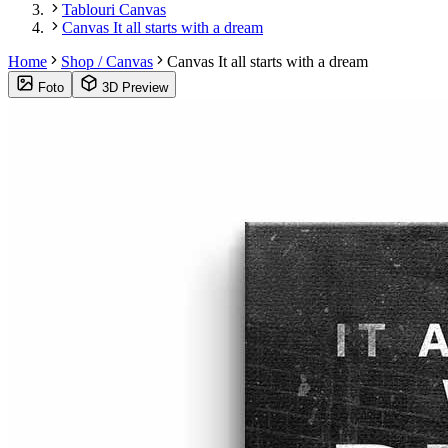
Tablouri Canvas
Canvas It all starts with a dream
Home
Shop / Canvas
Canvas It all starts with a dream
Foto
3D Preview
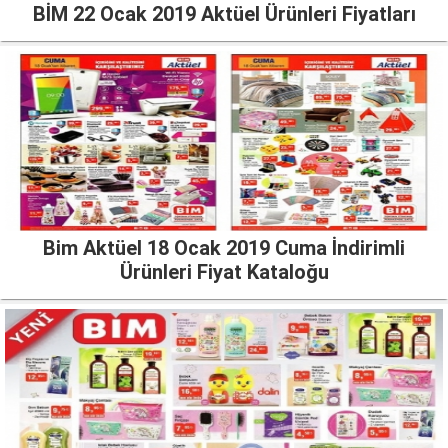
BİM 22 Ocak 2019 Aktüel Ürünleri Fiyatları
Bim Aktüel 18 Ocak 2019 Cuma İndirimli
Ürünleri Fiyat Kataloğu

================================

DIRECTIVE:
All lines of the records above that contain the word "Ürünleri" are to be copied out.

EXERCISE SOLUTION:
BİM 22 Ocak 2019 Aktüel Ürünleri Fiyatları
Ürünleri Fiyat Kataloğu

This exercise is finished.